La cérémonie d’ouverture a été présidée par Madame la Secrétaire Générale à l’Environnement, Développement Durable et Nouvelle Économie du Climat, au nom de Son Excellence Madame la Ministre Marie NYANGE NDAMBO. Inscrivant la démarche dans la perspective de la République Démocratique du Congo comme « Pays solution » face aux défis climatiques mondiaux, la Secrétaire Générale a rappelé les quatre objectifs qui structurent la refonte du Code : clarification et sécurisation du cadre juridique, intégration des mécanismes de financement climatique — en particulier le marché du carbone, renforcement de la gouvernance et de la transparence dans l’attribution et la gestion des concessions, et garantie d’un partage équitable des bénéfices issus de l’exploitation des ressources forestières. Elle a salué le soutien des partenaires techniques et financiers du processus, en particulier le FONAREDD et l’Initiative pour la Forêt de l’Afrique Centrale (CAFI) à travers le Projet d’Appui à l’Atteinte des Jalons (PAAJ), le Programme des Nations Unies pour le Développement (PNUD), le Royaume-Uni à travers son Projet de Gouvernance Forestière, le Fonds Forestier National (FFN) et le GIBEC.







À la suite du mot d’ouverture, le Directeur Général des Forêts a pris la parole pour recadrer les enjeux techniques de la retraite. Rappelant l’effort déjà accompli, il a invité les participants à conduire leurs arbitrages avec rigueur méthodologique et avec le souci constant de produire un texte juridiquement cohérent, techniquement opérationnel et conforme aux engagements souscrits par la République Démocratique du Congo.
Sitôt l’ouverture clôturée, les participants ont adopté l’agenda et la méthodologie de travail, puis sont entrés dans la phase technique. Rappelons que les travaux conduits à Kisantu prolongent ceux de la taskforce instituée par la Secrétaire Générale, réunie du 1er au 6 février 2026 au Quartier Kinkole, dans la ville-province de Kinshasa.
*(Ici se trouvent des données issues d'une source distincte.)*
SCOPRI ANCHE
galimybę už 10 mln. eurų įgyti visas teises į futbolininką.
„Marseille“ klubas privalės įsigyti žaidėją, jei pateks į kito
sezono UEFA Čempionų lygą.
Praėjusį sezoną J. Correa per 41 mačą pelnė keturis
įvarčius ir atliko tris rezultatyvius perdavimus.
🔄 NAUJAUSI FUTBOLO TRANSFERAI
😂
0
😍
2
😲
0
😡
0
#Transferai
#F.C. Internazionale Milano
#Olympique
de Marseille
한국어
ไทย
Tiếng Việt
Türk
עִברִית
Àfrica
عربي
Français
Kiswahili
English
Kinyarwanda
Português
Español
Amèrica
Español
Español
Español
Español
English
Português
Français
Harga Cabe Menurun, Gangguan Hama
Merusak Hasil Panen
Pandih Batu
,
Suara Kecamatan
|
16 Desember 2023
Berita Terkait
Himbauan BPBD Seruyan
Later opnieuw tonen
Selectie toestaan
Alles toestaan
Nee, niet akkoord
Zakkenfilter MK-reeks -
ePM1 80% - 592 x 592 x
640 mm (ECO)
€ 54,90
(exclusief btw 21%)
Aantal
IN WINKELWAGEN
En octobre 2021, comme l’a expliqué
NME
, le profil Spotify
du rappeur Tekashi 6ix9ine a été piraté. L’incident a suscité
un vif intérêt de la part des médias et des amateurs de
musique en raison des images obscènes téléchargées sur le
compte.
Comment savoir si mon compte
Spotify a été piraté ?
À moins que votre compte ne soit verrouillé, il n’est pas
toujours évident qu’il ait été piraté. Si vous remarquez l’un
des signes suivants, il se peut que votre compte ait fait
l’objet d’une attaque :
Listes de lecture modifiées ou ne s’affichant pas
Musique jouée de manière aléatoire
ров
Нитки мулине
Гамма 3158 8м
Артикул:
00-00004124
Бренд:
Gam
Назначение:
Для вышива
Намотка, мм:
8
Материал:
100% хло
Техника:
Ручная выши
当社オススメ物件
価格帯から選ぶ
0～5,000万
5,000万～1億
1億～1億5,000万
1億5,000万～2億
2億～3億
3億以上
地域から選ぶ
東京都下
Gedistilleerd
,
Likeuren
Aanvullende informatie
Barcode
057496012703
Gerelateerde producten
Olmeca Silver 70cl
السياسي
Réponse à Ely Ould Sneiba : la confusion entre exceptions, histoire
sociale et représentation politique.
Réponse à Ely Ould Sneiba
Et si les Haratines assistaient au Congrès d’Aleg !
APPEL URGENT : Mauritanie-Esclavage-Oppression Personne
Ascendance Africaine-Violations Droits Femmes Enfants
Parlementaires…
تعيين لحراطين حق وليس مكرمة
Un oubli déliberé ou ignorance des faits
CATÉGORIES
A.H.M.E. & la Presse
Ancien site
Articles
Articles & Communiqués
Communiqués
Le document issu de Kinkole, qui agrège les amendements proposés en 2020, en 2026 et en 2026 bis, constitue la base de travail soumise à la retraite. Cette progression par strates historiques permet d’identifier les choix de fond qui n’ont pas encore été arbitrés, de stabiliser les acquis, et d’ouvrir progressivement l’espace nécessaire à l’intégration des thématiques émergentes.
La méthode retenue est celle d’un parcours systématique du texte, article par article. Pour chaque disposition présentant des formulations concurrentes héritées des différentes vagues d’amendements, les parties prenantes examinent ensemble les options, les confrontent au regard des objectifs de la révision et du contexte national et international, puis arbitrent en faveur d’une rédaction unique. Là où une disposition appelle des compléments, la plénière en propose la formulation. L’exercice vise à produire, à mesure que progresse le parcours, une version commune et enrichie de chaque article examiné, assise sur un consensus technique solide.
Cette version commune n’est pas une fin en soi. Elle constituera, dans un second temps, la base sur laquelle les participants seront invités à proposer les nouvelles thématiques. Plusieurs sujets structurants appellent en effet une réflexion complémentaire et seront ouverts au débat : le régime juridique du carbone forestier et des paiements pour services écosystémiques, le statut spécifique des tourbières de la Cuvette Centrale, l’articulation du Code avec la Loi n° 22/030 du 15 juillet 2022 portant promotion et protection des droits des peuples autochtones pygmées, le système national d’assurance de la légalité du bois à l’approche du Règlement européen sur la déforestation, ainsi que l’intégration effective de la dimension genre et de la décentralisation.
Cinq jours d’arbitrage pour vingt-quatre ans d’évolutions juridiques, climatiques et sociales : l’ambition de la retraite de Kisantu est posée. Au terme des travaux, le projet consolidé sera transmis aux membres du Conseil Consultatif National des Forêts (CCNF), première étape institutionnelle d’un parcours appelé à doter la République Démocratique du Congo d’un instrument juridique à la hauteur de ses forêts, de ses engagements internationaux et des aspirations de ses populations.